Festival organizers noted that the month-long event is “open access... this means that anyone with a show can take part.” The festival added that its role is “to provide support, advice and encouragement to all of the artists, producers... and we continue to work with all concerned to ensure that performers can present their work and that our audience can enjoy the friendly and relaxed atmosphere that they have come to expect here.”
Meanwhile, everyone else involved is bracing themselves for the likelihood of repeat demonstrations.
While the Shalom Festival has received support from Scottish politicians across the spectrum, there are already calls for boycotts and protests.
Nicola Sturgeon, leader of the Scottish National Party and first minister of Scotland, said, “We recognize the importance of the International Shalom Festival in promoting peaceful coexistence and I wish you all the very best for a successful event.” The leaders of the Scottish Labor and Conservative parties also offered their support.

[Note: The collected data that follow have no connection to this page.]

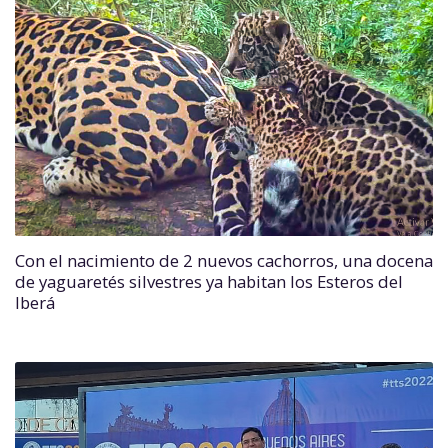
Con el nacimiento de 2 nuevos cachorros, una docena
de yaguaretés silvestres ya habitan los Esteros del
Iberá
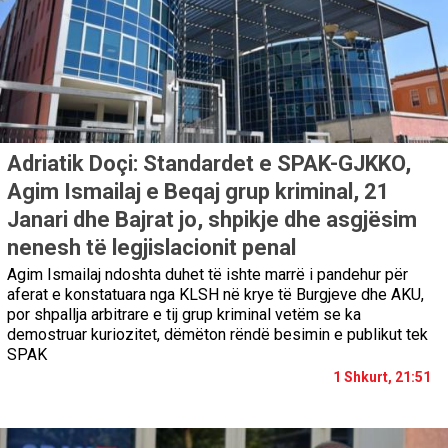
Adriatik Doçi: Standardet e SPAK-GJKKO,
Agim Ismailaj e Beqaj grup kriminal, 21
Janari dhe Bajrat jo, shpikje dhe asgjësim
nenesh të legjislacionit penal
Agim Ismailaj ndoshta duhet të ishte marrë i pandehur për
aferat e konstatuara nga KLSH në krye të Burgjeve dhe AKU,
por shpallja arbitrare e tij grup kriminal vetëm se ka
demostruar kuriozitet, dëmëton rëndë besimin e publikut tek
SPAK
1 Shkurt, 21:51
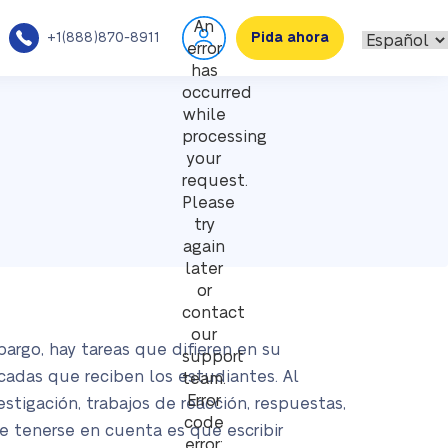
An
+1(888)870-8911
Pida ahora
error
has
occurred
while
processing
your
request.
Please
try
again
later
or
contact
our
argo, hay tareas que difieren en su
support
icadas que reciben los estudiantes. Al
team.
Error
estigación, trabajos de reacción, respuestas,
code
e tenerse en cuenta es que escribir
error:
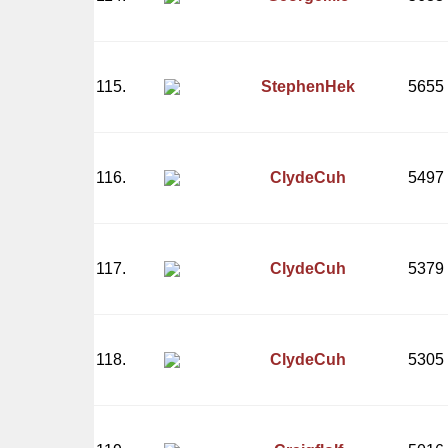
115.
StephenHek
5655
116.
ClydeCuh
5497
117.
ClydeCuh
5379
118.
ClydeCuh
5305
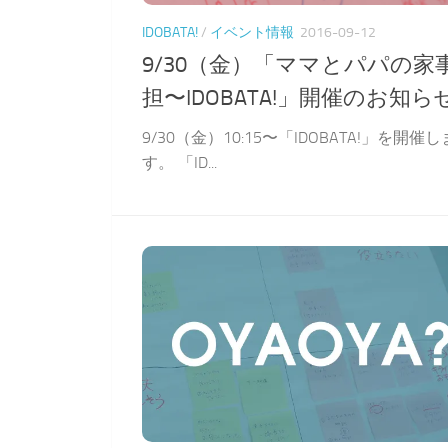
IDOBATA!
/
イベント情報
2016-09-12
9/30（金）「ママとパパの家
担〜IDOBATA!」開催のお知ら
9/30（金）10:15〜「IDOBATA!」を開催し
す。 「ID...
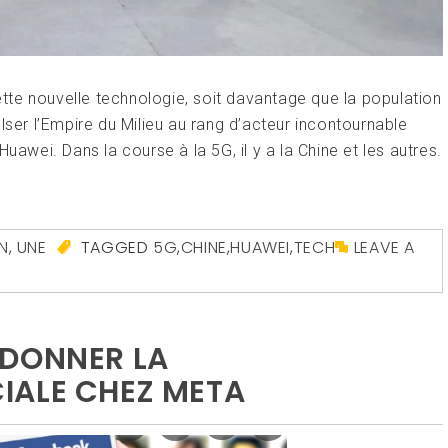
cette nouvelle technologie, soit davantage que la population
lser l’Empire du Milieu au rang d’acteur incontournable
uawei. Dans la course à la 5G, il y a la Chine et les autres.
N
,
UNE
TAGGED
5G
,
CHINE
,
HUAWEI
,
TECH
LEAVE A
NDONNER LA
IALE CHEZ META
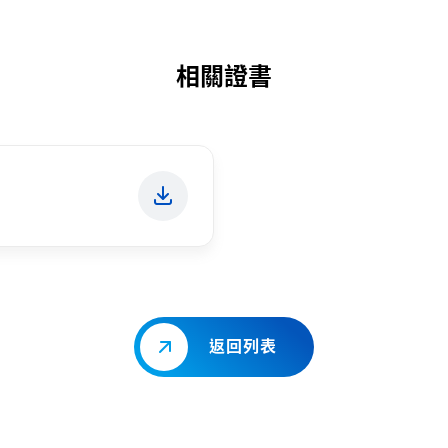
相關證書
返回列表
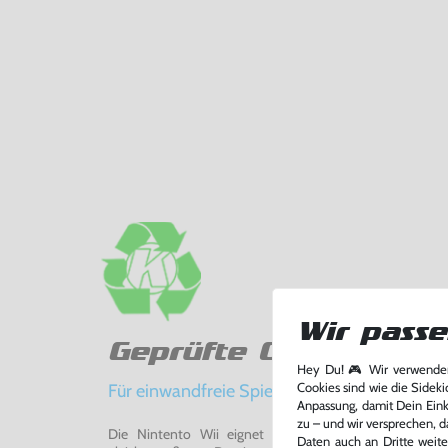
Wir passe
Geprüfte Qualität
Hey Du! 🎮 Wir verwenden
Für einwandfreie Spielerlebnisse
Cookies sind wie die Sideki
Anpassung, damit Dein Einka
zu – und wir versprechen, d
Die Nintento Wii eignet sich perfekt für Retro-Ga
Daten auch an Dritte weite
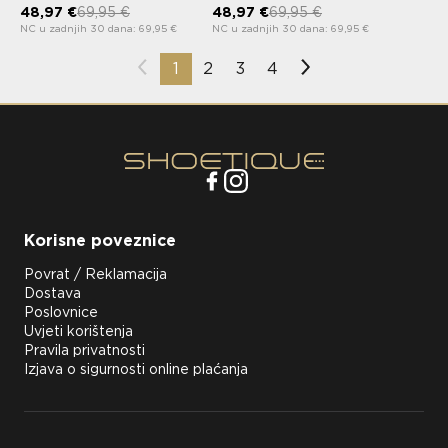
48,97 €
69,95 €
48,97 €
69,95 €
NC u zadnjih 30 dana: 69,95 €
NC u zadnjih 30 dana: 69,95 €
1
2
3
4
Korisne poveznice
Povrat / Reklamacija
Dostava
Poslovnice
Uvjeti korištenja
Pravila privatnosti
Izjava o sigurnosti online plaćanja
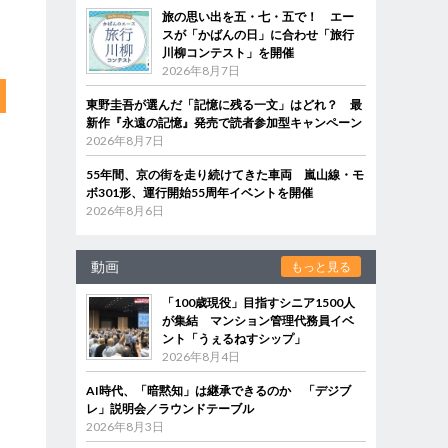
旅の思い出を五・七・五で！ エー
スが「かばんの日」に合わせ「旅行
川柳コンテスト」を開催
2026年8月7日
東野圭吾が選んだ「記憶に残る一文」はどれ？ 最
新作『永遠の記憶』発売で読者参加型キャンペーン
2026年8月7日
55年間、京の街を走り続けてきた車両 嵐山線・モ
ボ301形、運行開始55周年イベントを開催
2026年8月6日
動画
もっと見る
「100歳現役」目指すシニア1500人
が集結 マンション管理代務員イベ
ント「うぇるねすシップ」
2026年8月4日
AI時代、「暗黙知」は継承できるのか 「デジブ
レ」説明会／ラウンドテーブル
2026年8月3日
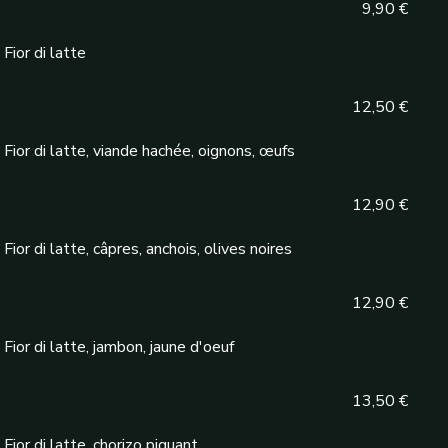
9,90 €
Fior di latte
12,50 €
ior di latte, viande hachée, oignons, œufs
12,90 €
or di latte, câpres, anchois, olives noires
12,90 €
ior di latte, jambon, jaune d'oeuf
13,50 €
ior di latte, chorizo piquant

But an open letter published this week in Scotland’s The Sunday Herald called for a boycott of the event, which it said “claims to support peaceful coexistence in Israel/ Palestine, while whitewashing Israel’s violations of Palestinian rights.” The letter was signed by screenwriter Paul Laverty, director Ken Loach and The Sunday Herald’s theater critic, Mark Brown, who didn’t seem to mind abandoning any claim to journalistic integrity.
While Eshet and the cast of The City are steeling themselves for protests, they hope things will go more smoothly this time.
“I believe that this time everybody is ready for it,” said Eshet. “I believe that Nigel did very good work and assured us that the police and all the authorities – this time they are ready to protect our rights to perform.”
But Eshet, who will be joining the group this year, still remembers the trauma of 2014.
“It was frustrating and it was sometimes frightening because they were on the verge of being violent,” he recalled. “We tried to demonstrate ourselves, and we did a silent show... and they were following us everywhere we went.”
But the worst part, he said, was how alone they felt when everything went down.
“We felt like it was traumatic because everything happened very quickly. We were very optimistic in the beginning because we thought the festival would be for us and the authorities would be for us – and they were not,” he said. “We felt very unwanted, and we didn’t want to replicate this experience.”
But they were convinced otherwise by Goodrich, who was determined to change the narrative, said Eshet.
“He was very insistent that we should come because that’s why he’s doing the festival,” said Eshet, “to correct the wrong that was done to us. We couldn’t say no to that and we decided to go back.”
While The Incubator Theater is grateful for all of Goodrich’s support, Eshet was surprised that the Israeli government hasn’t been more helpful. The 10-member delegation – including creators Amit Ulman, Omer Havron and Omer Mor, plus additional cast members Dorit Lilien and Roni Rocket – got plane tickets from the Foreign Ministry, said Eshet. But both the Culture and Sport Ministry and the Strategic Affairs Ministry turned down their requests for help, both economically and strategically.
The Strategic Affairs Ministry told the Post that it was in contact with the theater, and while it offered it advice, it chose not to to provide financial support "due to a variety of considerations."
“We thought we would get greater support – even with security,” said Eshet. “I though the government is more ready for these things, to stand behind people who are standing up to the BDS [Boycott, Divestment and Sanctions] movement.”
Instead, he said, the government has left the struggle “in the hands of a private citizen who isn’t even an Israeli citizen,” he said. “The government is not really up to the struggle, and that’s quite disappointing.”
The Israeli Embassy in London, meanwhile noted that there were 32 Israeli artists at the festival this year - a record number. "The vast majority of these participants are supported by the Israeli Ministry of Foreign Affairs, including the Incubator Theater," the embassy told the Post. "This is part and parcel of the continuous support and development of cultural relations between Israel and the UK."